Government of all shades has been guilty in the past of treating the internet as a large storeroom for documents rather than an interactive experience for the user. Think of the warehouse at the end of Raiders of the Lost Arc for an idea of how documents were treated across officialdom; another one wheeled in and placed on a rack to gather dust.

PDFatigue

But, we’ve started to see a bit of a change in the last few years from loads of directions: firstly, as ever, GDS changed the rules on how government works online and started treating the user as engaged and intelligent. But elsewhere there have been smaller rebellions about this as people have started to realise the limitations of uploaded documents. This year we’ve seen House of Lords select committees upload reports using only web pages and youtube videos instead of a lengthy and often poorly-read PDF.

What did we do?

This brings us our work on the GCN competency framework: this is a fantastic set of professional development tools for professional communicators throughout government to see the standards they should be meeting and how to progress through training. That is exactly the sort of information interaction that the web was built for, and in the past it was exactly the sort of thing that would have been relegated to a PDF.

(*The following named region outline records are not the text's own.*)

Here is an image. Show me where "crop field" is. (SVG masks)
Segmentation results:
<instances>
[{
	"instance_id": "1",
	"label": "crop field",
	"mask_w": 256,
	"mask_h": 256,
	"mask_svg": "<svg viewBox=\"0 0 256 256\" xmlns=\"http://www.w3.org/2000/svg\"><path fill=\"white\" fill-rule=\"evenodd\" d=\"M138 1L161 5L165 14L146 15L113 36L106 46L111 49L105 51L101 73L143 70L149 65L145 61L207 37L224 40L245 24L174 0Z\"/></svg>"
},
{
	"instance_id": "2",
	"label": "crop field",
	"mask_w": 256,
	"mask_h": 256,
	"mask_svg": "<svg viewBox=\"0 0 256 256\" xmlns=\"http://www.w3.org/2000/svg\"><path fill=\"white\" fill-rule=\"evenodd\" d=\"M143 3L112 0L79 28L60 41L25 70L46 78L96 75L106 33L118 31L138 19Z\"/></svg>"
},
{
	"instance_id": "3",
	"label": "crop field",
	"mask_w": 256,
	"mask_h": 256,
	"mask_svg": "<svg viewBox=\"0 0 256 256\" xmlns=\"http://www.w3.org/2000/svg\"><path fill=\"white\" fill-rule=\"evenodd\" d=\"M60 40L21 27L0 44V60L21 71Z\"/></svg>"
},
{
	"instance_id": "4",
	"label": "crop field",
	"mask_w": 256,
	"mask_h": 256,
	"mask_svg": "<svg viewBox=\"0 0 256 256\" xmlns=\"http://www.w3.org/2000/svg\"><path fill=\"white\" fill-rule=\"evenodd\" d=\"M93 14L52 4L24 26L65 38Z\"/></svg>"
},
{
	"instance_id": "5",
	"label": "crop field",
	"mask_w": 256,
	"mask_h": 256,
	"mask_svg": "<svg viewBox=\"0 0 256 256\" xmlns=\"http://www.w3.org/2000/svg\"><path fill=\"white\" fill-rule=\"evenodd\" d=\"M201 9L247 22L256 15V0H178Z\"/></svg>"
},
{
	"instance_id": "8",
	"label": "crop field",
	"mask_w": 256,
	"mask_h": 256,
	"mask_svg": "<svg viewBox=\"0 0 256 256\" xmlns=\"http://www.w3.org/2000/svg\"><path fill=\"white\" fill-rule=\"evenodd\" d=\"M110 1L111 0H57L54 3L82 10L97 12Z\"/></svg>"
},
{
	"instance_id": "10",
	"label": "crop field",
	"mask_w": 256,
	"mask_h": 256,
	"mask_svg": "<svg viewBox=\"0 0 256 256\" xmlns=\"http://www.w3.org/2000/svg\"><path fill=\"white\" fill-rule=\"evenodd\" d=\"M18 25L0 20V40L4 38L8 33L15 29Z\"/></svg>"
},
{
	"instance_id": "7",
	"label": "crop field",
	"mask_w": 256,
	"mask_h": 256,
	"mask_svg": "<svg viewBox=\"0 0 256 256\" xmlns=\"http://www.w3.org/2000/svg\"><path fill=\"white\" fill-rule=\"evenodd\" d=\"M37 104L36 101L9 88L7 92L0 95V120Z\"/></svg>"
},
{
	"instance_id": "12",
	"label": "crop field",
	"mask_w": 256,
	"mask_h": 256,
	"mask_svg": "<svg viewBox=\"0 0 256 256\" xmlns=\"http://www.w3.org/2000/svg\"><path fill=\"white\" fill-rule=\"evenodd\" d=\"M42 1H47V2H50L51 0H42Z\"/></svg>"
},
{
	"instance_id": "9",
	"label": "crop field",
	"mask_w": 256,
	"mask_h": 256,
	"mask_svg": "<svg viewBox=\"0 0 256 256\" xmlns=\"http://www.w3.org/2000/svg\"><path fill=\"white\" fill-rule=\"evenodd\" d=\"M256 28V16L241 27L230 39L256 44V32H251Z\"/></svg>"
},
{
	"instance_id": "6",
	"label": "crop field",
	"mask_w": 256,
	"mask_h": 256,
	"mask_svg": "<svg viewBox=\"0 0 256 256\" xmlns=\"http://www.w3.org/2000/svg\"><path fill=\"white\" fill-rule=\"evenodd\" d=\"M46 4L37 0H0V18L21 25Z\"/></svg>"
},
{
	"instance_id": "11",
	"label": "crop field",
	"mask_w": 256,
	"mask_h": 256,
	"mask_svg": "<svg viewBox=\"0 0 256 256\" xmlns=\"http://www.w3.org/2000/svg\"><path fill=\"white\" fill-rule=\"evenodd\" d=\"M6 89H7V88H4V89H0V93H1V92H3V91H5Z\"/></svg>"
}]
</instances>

What we’ve created instead is something interactive, that presents an intuitive user journey and makes the information the star rather as opposed to the medium getting in the way.

With a project like this it is important to keep the user at the heart of the interaction. Lily has been talking about this recently and it is something that we keep at the heart of what we do. Taking information that used to be flat and making it something that a government communicator would want to read is more than just intuition, it is a process with stages, iterations, questions and answers.

We’ve been working on this approach, taking our lead from the Service Design Manual and we’re keen to keep looking at it and iterate the way that we work to make information interactive.